------ Entries provided

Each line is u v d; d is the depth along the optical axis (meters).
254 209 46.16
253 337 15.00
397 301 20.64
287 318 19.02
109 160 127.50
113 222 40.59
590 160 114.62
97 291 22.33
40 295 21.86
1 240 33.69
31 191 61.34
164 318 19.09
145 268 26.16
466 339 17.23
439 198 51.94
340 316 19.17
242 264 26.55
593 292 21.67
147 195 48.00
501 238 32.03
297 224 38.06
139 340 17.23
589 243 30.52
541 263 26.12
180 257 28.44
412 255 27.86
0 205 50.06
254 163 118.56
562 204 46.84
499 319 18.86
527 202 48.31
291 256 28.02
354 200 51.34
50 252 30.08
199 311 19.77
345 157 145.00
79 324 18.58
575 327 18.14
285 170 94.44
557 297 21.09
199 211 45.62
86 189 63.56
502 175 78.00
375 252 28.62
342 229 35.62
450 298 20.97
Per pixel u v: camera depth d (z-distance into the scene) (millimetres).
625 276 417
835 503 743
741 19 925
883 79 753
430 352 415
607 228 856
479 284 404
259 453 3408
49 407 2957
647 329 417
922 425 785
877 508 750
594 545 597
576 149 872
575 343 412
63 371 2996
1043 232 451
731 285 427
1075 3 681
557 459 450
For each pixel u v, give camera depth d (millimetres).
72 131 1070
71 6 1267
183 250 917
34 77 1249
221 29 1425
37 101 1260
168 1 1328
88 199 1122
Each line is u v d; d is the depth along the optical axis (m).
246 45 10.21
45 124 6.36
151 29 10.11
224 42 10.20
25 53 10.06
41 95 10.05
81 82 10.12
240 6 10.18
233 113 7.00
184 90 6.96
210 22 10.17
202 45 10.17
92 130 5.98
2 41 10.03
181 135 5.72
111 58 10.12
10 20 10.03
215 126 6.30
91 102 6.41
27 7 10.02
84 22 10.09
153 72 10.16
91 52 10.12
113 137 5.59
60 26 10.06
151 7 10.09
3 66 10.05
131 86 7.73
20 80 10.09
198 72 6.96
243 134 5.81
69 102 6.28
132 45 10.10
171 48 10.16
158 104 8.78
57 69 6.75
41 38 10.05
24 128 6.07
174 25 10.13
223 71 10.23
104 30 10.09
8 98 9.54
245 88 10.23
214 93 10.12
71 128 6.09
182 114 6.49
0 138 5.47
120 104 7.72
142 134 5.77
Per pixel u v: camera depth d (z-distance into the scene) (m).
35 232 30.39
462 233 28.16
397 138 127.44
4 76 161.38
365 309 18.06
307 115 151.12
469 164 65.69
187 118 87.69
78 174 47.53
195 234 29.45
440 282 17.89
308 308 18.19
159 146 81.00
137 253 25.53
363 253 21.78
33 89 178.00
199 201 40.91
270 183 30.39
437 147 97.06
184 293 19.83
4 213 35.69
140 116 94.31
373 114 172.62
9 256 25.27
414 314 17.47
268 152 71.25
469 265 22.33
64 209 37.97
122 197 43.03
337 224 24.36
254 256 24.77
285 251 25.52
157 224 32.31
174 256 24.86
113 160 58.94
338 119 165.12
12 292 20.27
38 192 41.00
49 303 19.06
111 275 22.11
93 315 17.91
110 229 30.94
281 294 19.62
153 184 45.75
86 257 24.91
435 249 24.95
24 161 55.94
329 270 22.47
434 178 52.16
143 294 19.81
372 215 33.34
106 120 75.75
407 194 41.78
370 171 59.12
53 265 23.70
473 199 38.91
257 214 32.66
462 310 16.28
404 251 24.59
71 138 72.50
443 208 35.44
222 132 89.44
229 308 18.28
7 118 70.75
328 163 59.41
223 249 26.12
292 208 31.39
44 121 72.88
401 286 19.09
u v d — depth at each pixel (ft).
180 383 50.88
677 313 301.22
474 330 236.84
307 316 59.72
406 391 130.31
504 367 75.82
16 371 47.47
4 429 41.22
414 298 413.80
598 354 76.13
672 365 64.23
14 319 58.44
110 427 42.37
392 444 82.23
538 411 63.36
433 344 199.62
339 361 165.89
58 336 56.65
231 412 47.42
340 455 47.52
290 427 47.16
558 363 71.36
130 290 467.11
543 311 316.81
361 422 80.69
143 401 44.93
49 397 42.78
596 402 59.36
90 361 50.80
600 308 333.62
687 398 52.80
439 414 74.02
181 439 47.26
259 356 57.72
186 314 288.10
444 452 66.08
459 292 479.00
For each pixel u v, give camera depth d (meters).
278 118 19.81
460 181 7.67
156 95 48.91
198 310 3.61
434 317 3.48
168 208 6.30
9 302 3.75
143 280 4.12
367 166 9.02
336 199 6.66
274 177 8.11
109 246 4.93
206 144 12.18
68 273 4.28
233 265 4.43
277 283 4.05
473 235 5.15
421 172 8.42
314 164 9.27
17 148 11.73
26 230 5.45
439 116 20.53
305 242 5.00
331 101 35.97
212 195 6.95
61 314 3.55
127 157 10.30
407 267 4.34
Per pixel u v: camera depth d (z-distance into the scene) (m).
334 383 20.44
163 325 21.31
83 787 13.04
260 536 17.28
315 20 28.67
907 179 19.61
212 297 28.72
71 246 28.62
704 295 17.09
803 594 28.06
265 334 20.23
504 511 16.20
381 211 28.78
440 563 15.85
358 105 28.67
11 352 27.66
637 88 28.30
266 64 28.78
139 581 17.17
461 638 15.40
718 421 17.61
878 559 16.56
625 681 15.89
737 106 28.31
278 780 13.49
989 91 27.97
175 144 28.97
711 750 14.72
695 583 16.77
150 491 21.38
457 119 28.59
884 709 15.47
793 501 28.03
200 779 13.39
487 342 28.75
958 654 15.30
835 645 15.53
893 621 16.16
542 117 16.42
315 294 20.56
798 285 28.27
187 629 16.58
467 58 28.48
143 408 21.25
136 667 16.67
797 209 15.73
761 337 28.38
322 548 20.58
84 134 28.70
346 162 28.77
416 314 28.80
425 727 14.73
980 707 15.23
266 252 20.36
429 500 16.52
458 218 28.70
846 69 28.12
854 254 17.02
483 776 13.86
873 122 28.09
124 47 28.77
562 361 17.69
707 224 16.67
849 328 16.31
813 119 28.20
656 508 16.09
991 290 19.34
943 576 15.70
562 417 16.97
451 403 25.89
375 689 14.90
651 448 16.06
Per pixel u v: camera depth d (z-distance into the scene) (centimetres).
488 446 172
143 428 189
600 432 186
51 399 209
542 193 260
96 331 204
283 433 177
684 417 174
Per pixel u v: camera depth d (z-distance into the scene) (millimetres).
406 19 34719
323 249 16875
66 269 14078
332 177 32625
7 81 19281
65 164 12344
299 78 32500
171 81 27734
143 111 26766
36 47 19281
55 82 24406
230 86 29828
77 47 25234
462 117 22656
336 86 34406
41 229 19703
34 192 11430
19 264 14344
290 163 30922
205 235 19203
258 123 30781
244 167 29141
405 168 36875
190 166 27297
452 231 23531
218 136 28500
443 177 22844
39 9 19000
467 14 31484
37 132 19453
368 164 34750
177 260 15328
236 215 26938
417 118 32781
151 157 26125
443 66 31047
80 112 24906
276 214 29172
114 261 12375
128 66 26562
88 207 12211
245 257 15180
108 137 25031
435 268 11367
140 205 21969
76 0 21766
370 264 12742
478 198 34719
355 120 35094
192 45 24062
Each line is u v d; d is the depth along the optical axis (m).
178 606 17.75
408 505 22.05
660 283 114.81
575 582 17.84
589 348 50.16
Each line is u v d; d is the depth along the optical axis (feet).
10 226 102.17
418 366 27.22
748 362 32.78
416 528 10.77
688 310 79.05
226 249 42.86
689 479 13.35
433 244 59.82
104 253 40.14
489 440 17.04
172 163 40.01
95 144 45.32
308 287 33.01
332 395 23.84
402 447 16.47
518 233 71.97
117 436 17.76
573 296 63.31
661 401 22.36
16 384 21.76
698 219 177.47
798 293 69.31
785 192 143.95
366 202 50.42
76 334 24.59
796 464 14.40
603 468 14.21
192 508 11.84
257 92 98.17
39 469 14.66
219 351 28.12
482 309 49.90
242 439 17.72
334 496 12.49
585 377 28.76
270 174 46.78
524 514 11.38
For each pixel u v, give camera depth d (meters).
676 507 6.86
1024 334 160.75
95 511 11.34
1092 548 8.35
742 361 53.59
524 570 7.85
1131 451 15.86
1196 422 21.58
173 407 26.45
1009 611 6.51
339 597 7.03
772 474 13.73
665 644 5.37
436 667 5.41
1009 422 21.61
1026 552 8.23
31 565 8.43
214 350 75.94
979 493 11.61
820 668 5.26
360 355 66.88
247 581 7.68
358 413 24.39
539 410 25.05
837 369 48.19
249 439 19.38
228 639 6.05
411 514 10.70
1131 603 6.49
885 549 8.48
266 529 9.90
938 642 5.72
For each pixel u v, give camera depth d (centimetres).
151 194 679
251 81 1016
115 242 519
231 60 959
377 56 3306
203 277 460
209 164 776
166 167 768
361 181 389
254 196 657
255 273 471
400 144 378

------------

Beginning with the line that holds "661 401 22.36", copy the entries exactly to their last line, and leave out every earlier line.

Task response:
661 401 22.36
16 384 21.76
698 219 177.47
798 293 69.31
785 192 143.95
366 202 50.42
76 334 24.59
796 464 14.40
603 468 14.21
192 508 11.84
257 92 98.17
39 469 14.66
219 351 28.12
482 309 49.90
242 439 17.72
334 496 12.49
585 377 28.76
270 174 46.78
524 514 11.38
For each pixel u v, give camera depth d (meters).
676 507 6.86
1024 334 160.75
95 511 11.34
1092 548 8.35
742 361 53.59
524 570 7.85
1131 451 15.86
1196 422 21.58
173 407 26.45
1009 611 6.51
339 597 7.03
772 474 13.73
665 644 5.37
436 667 5.41
1009 422 21.61
1026 552 8.23
31 565 8.43
214 350 75.94
979 493 11.61
820 668 5.26
360 355 66.88
247 581 7.68
358 413 24.39
539 410 25.05
837 369 48.19
249 439 19.38
228 639 6.05
411 514 10.70
1131 603 6.49
885 549 8.48
266 529 9.90
938 642 5.72
For each pixel u v, give camera depth d (centimetres).
151 194 679
251 81 1016
115 242 519
231 60 959
377 56 3306
203 277 460
209 164 776
166 167 768
361 181 389
254 196 657
255 273 471
400 144 378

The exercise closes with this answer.